» **TASK**: Select, from the data, each line where "front" occurs.

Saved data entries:
-*-
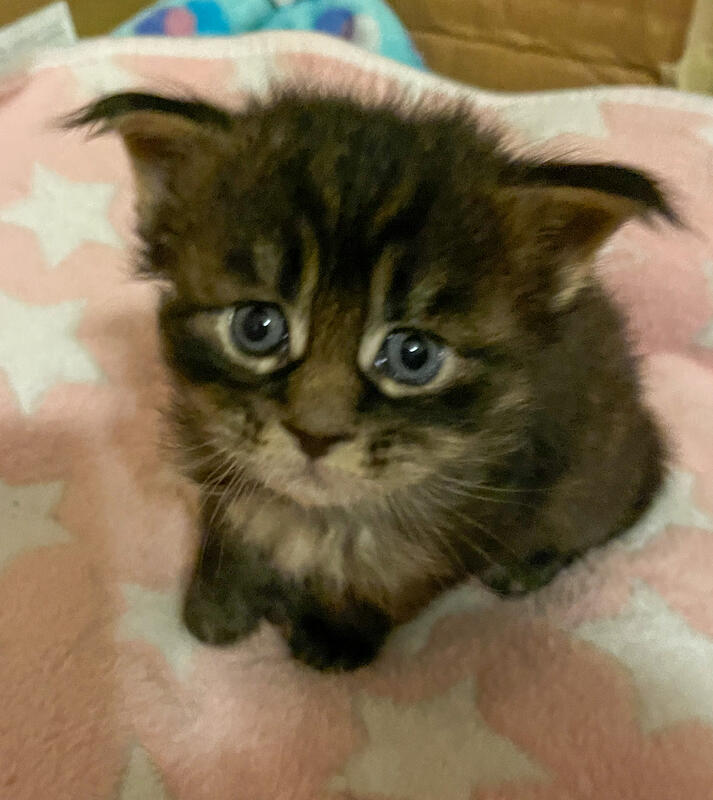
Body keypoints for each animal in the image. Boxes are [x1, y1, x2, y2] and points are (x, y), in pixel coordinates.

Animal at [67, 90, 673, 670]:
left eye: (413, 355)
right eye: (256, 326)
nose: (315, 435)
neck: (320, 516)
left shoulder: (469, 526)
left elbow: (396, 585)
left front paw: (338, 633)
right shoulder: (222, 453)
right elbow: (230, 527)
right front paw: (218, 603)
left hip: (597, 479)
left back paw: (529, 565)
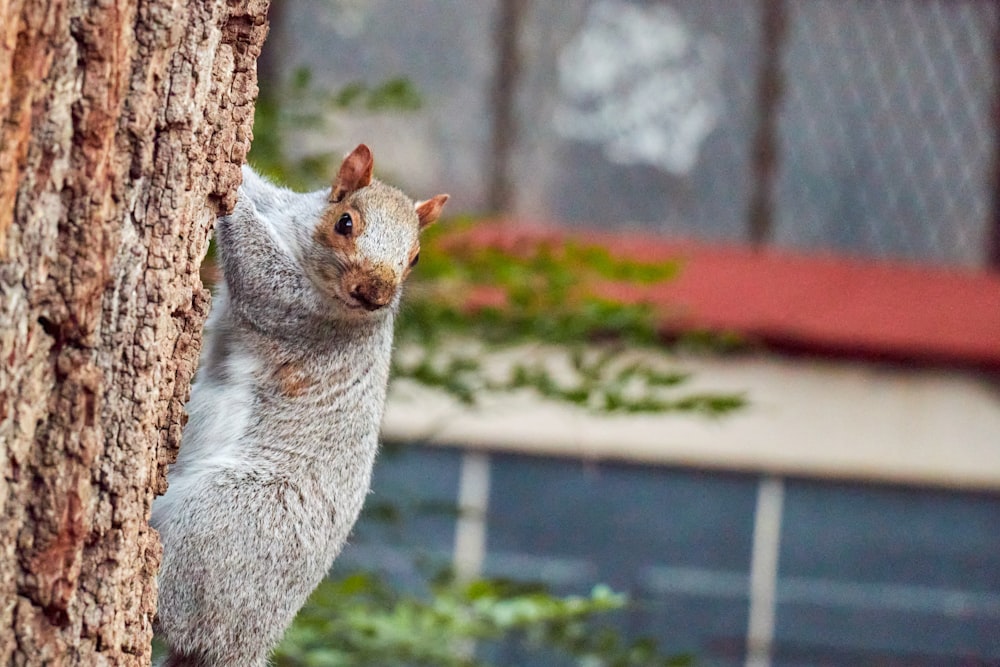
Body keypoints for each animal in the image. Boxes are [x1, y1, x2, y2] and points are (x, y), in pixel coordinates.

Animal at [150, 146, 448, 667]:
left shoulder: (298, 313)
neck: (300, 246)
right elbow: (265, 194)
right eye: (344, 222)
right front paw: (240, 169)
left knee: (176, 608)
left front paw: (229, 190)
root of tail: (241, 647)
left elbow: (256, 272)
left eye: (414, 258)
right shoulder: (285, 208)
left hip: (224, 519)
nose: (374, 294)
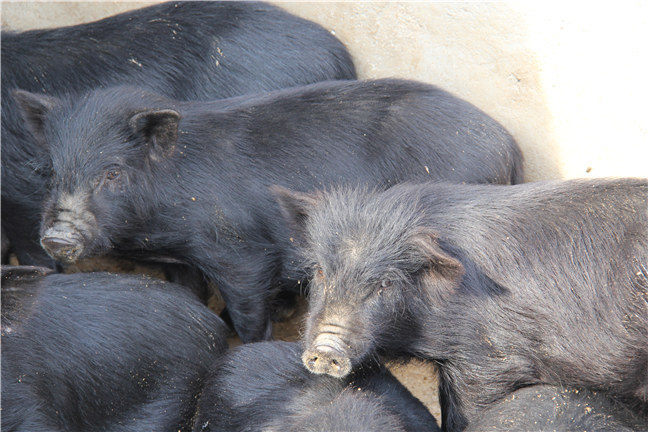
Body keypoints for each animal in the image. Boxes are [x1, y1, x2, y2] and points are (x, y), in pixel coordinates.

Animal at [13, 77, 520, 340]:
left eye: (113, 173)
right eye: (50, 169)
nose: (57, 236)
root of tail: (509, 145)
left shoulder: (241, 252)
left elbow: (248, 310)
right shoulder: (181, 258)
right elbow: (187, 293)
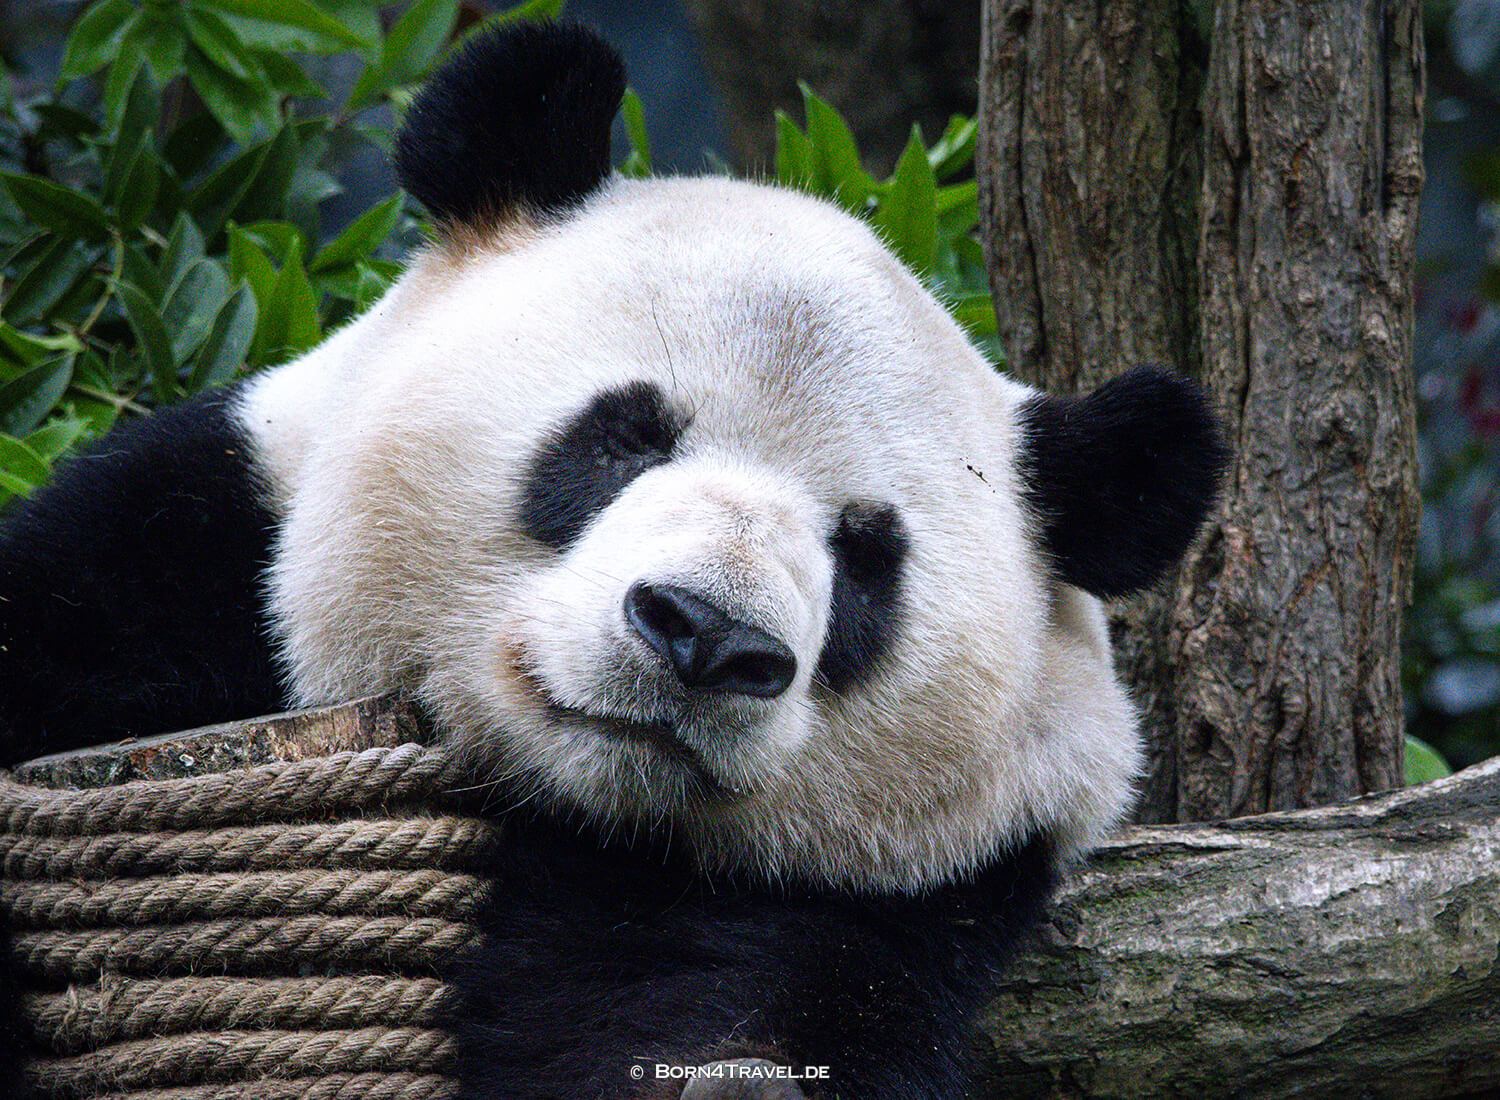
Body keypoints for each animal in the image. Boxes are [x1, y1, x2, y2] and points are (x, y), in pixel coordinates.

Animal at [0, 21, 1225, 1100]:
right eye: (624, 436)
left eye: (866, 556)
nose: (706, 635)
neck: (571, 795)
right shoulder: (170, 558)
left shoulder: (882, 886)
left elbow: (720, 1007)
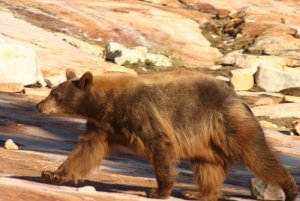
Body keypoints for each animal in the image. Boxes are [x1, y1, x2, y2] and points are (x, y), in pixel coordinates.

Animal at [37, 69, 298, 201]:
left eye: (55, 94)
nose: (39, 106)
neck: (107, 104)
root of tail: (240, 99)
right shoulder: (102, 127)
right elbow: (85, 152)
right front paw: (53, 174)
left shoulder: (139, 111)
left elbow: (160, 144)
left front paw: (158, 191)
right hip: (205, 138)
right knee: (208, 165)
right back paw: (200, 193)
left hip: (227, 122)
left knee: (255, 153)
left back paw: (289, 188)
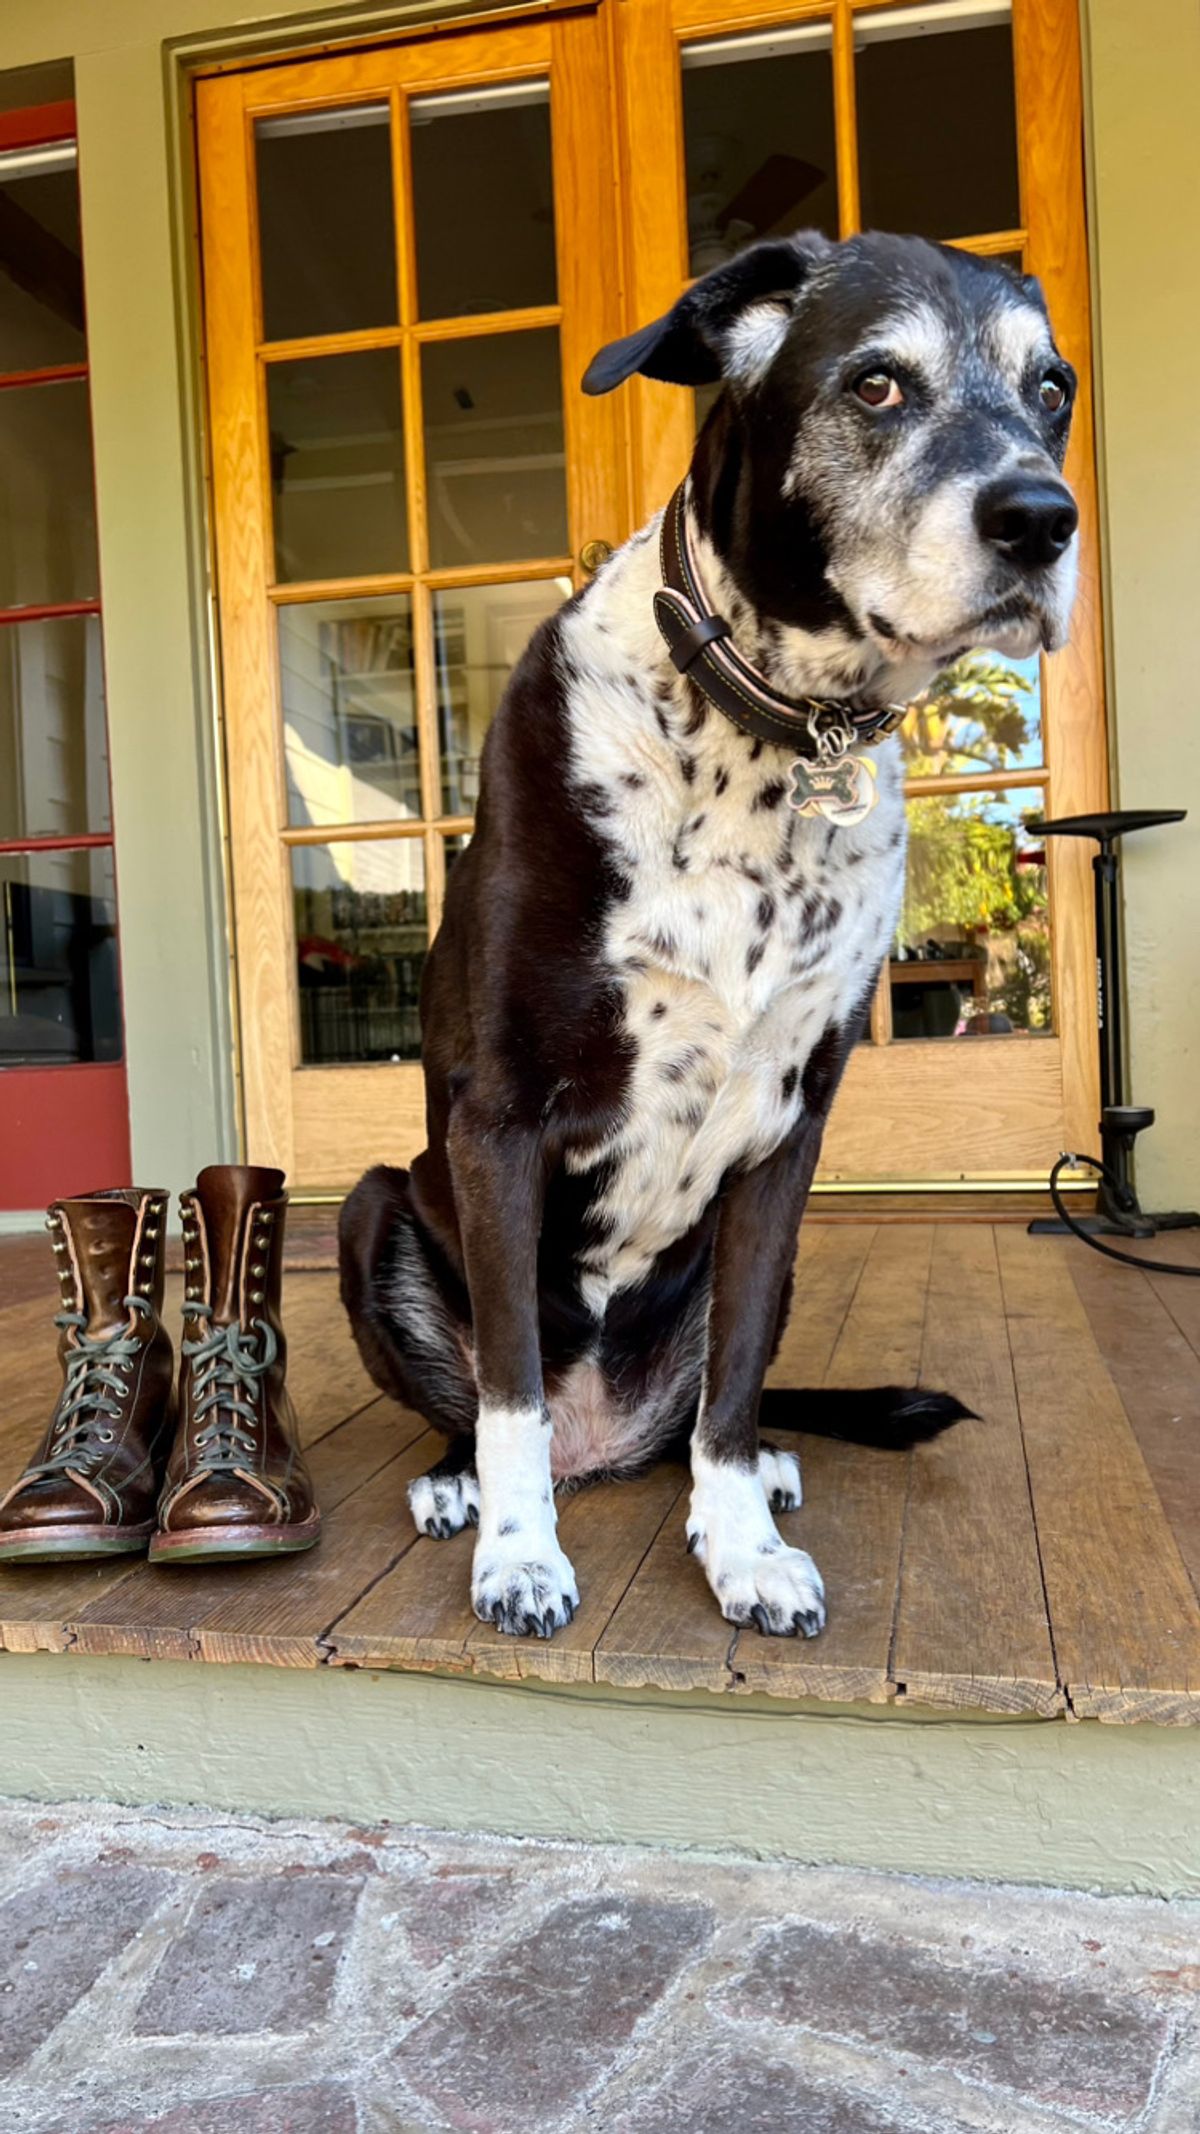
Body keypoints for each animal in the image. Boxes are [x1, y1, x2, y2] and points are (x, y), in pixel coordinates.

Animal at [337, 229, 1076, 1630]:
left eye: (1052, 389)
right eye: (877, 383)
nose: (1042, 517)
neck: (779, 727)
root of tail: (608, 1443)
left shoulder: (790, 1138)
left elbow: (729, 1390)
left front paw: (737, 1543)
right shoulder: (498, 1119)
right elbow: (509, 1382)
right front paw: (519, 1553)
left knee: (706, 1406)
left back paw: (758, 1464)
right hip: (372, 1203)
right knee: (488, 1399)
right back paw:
-*-
» **ANSWER BOX**:
left front paw: (338, 633)
right front paw: (218, 603)
right front paw: (240, 169)
left front paw: (229, 190)
right front paw: (53, 174)
left front paw: (158, 191)
left front paw: (737, 1543)
right front paw: (519, 1553)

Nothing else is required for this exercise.